El tiempo, ese que a veces quisiéramos parar, me ha ayudado a ver con perspectiva y sin apegos su trabajo, su labor y cómo todo lo que ocurrió desde el día en que pisé el Moscardó por primera vez ha influido en mí.
El tiempo me ha ayudado a entender que cuando entras a formar parte de ese lugar nuevo alguien tiene que salir, o tu calidad puede hacer que quien decide pueda de repente prescindir de otra incorporación que en su momento creía la mejor opción.
Ella decidía con criterio, con profesionalidad, con rotundidad y no se equivocaba.

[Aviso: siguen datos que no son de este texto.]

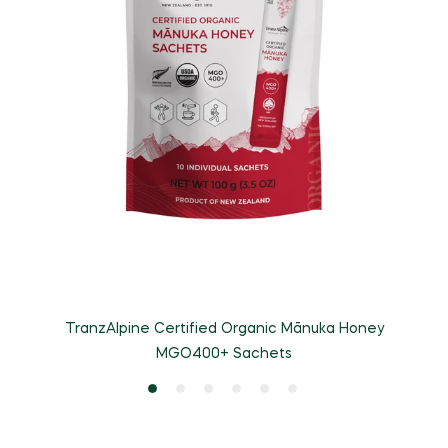
TranzAlpine Certified Organic Mānuka Honey
MGO400+ Sachets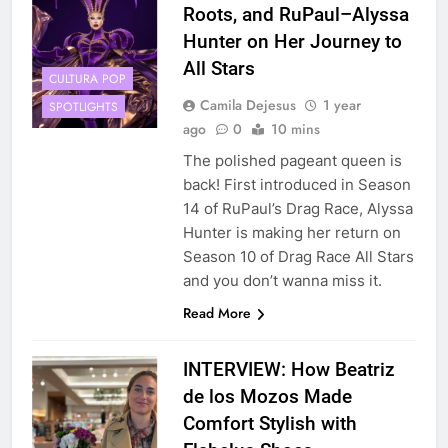
Roots, and RuPaul–Alyssa
Hunter on Her Journey to
All Stars
CULTURA POP
Camila Dejesus
1 year
SPOTLIGHTS
ago
0
10 mins
The polished pageant queen is
back! First introduced in Season
14 of RuPaul’s Drag Race, Alyssa
Hunter is making her return on
Season 10 of Drag Race All Stars
and you don’t wanna miss it.
Read More
INTERVIEW: How Beatriz
de los Mozos Made
Comfort Stylish with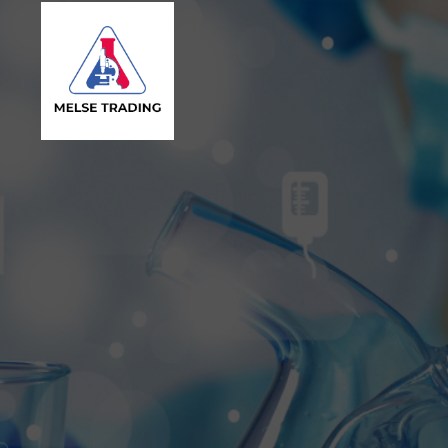
MELSE
Trading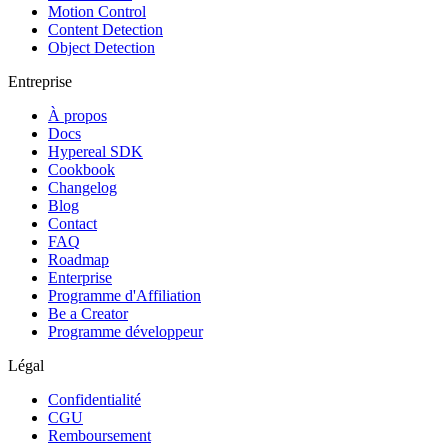
Motion Control
Content Detection
Object Detection
Entreprise
À propos
Docs
Hypereal SDK
Cookbook
Changelog
Blog
Contact
FAQ
Roadmap
Enterprise
Programme d'Affiliation
Be a Creator
Programme développeur
Légal
Confidentialité
CGU
Remboursement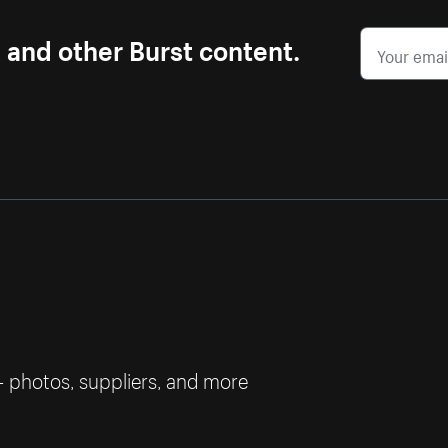
s and other Burst content.
— photos, suppliers, and more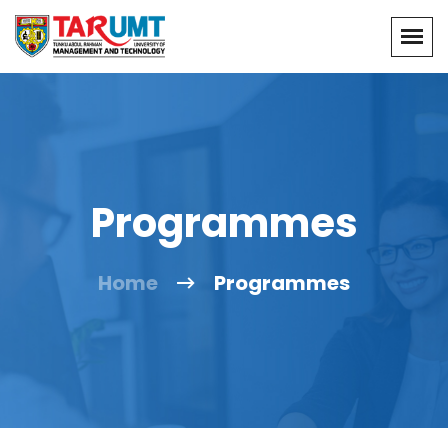
Programmes
Home
Programmes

Tras su retiro a su Bulgaria natal siguió mi carrera. Fue uno de mis pilares más importantes en el año más duro de mi carrera 2003/2004. Recuerdo nuestro encuentro en Barcelona: su mirada llena de sabiduría y su experiencia reduciéndome las pulsaciones y consiguiendo crear esa burbuja que me aislaba de una tendencia destructiva de quienes conciben el deporte como una forma de alimentar su ego y que amenazaba cada uno de mis días.
Le debía una visita a esa casa de campo de la que tanto hablaba en sus ratos libres y trayectos en furgoneta al gimnasio con Simeon al otro lado de la palanca de cambio. Le debía una visita a su hogar.
Ella es esa mujer que está sin estar en la gimnasia y que hoy más que nunca estamos huérfanos de ella.